What a heartwarming story:
Joan Isherwood, from Warrington, Cheshire, said she felt as though her life had been destroyed after a car accident on holiday left her two sons dead.
She is shown in a BBC documentary to be broadcast tonight meeting Sylvia Barr for the first time, whose egg donation 19 years ago made it possible for her to give birth to twins Jonathan and Katherine. The donation was made before a change in the law came into force in 2005 removing the right to remain anonymous for people donating eggs and sperm.
”We were told it was a totally anonymous decision and as far as I was concerned that was the end of it,” Mrs Isherwood told BBC Breakfast. ”But I often used to wonder because not only did Sylvia help to create the twins but she actually gave me my life back because I felt as though my life had been destroyed.” She added: ”I was so grateful to be given the chance to create a second family that had I met Sylvia on the day she donated the eggs I would have been absolutely thrilled.”

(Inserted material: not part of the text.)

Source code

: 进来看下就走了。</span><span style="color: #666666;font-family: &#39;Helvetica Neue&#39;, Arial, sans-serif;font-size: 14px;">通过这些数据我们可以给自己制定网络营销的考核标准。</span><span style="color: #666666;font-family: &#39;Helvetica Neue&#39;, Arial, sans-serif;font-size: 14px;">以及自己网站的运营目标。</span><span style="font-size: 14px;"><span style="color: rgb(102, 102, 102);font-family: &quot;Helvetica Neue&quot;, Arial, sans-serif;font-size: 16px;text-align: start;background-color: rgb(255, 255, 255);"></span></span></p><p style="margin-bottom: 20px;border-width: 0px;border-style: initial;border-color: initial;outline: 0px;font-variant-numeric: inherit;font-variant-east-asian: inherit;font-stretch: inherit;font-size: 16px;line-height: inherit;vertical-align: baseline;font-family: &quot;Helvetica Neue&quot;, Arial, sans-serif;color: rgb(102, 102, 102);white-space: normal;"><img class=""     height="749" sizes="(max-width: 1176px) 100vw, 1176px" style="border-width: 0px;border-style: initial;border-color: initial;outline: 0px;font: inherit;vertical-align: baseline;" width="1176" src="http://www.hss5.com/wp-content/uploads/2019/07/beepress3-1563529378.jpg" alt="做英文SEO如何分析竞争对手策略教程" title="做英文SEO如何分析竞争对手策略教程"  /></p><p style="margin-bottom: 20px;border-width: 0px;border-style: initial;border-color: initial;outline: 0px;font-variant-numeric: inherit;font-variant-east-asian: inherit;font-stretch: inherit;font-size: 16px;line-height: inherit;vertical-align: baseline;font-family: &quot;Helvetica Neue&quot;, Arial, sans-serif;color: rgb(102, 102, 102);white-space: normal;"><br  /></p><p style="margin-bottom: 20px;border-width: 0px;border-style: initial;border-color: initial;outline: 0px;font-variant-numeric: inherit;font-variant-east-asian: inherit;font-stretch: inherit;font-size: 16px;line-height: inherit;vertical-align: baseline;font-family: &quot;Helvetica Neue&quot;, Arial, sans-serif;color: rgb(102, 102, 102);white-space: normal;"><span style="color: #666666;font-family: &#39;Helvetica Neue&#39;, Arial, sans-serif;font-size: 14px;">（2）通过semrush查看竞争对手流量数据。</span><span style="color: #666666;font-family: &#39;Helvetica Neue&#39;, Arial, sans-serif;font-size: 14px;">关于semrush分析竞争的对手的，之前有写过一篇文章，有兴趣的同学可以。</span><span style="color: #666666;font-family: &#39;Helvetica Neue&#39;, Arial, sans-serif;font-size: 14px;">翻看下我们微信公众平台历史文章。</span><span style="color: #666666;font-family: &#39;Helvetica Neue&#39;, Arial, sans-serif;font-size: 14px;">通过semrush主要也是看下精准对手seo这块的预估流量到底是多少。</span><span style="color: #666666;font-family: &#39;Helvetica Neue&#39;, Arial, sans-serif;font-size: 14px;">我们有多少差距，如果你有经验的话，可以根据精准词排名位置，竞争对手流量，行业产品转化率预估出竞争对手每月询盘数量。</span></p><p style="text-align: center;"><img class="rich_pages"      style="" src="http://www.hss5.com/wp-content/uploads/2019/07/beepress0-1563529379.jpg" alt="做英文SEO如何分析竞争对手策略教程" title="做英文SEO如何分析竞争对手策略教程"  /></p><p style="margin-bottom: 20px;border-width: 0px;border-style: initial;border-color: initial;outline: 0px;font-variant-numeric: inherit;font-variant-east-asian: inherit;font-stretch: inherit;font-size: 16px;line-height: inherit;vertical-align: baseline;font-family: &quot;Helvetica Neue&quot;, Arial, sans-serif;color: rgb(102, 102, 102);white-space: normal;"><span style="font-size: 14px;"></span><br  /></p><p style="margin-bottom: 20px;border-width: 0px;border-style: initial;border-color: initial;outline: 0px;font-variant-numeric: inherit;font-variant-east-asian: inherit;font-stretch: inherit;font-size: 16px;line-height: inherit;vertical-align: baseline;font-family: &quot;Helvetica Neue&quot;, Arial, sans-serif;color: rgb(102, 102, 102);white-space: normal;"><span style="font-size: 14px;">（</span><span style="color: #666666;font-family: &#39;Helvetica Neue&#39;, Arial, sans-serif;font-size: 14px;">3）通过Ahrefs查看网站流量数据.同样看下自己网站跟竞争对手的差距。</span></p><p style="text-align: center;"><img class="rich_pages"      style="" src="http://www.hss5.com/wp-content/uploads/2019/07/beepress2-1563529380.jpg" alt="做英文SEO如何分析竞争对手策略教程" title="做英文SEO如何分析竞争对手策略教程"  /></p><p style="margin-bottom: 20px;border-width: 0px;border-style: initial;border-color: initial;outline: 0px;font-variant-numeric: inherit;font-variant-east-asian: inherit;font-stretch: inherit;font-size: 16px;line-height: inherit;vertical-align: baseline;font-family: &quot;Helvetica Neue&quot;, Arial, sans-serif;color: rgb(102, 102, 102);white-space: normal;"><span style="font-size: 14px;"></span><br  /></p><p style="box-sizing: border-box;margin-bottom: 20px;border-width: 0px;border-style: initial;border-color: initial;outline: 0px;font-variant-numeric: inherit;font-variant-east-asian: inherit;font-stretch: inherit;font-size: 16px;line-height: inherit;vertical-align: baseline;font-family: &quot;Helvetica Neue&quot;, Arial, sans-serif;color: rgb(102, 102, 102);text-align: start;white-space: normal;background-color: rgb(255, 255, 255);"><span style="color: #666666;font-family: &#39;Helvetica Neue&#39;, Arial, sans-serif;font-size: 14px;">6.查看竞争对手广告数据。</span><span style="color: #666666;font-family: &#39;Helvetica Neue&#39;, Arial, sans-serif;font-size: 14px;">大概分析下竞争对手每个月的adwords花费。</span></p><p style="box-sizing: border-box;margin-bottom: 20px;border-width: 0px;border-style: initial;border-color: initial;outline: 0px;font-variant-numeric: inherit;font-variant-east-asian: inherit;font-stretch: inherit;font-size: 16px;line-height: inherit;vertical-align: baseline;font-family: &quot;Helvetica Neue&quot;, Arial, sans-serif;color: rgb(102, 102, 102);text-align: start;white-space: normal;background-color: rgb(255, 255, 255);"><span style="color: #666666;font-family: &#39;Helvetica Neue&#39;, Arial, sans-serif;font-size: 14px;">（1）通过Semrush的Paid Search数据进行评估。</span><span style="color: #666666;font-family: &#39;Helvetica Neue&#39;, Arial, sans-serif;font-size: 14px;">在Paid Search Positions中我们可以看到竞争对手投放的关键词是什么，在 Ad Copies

Ms Barr, of Brockham, Surrey, one of the UK’s first anonymous egg donors, said she had discovered the identity of her recipient ”early on” and had been keen to get in contact with the family. She had done so after ”tactful and sensitive” help from the charity UK DonorLink, she said. She told the programme that there had been a ”stark decrease” in the number of egg and sperm donors coming forward since the law giving anonymity to donors was lifted.
”I would say that it is evident from our experience that it can work and you can have a relationship and that people do not need to be threatened by it,” she said. ”There is a connection there, it is undeniable and I do not see anything wrong with it, everybody has their own opinion, but I feel it has been good, it has been a positive for all of us. ”It has got to have been positive for the twins to know that missing piece of their jigsaw.”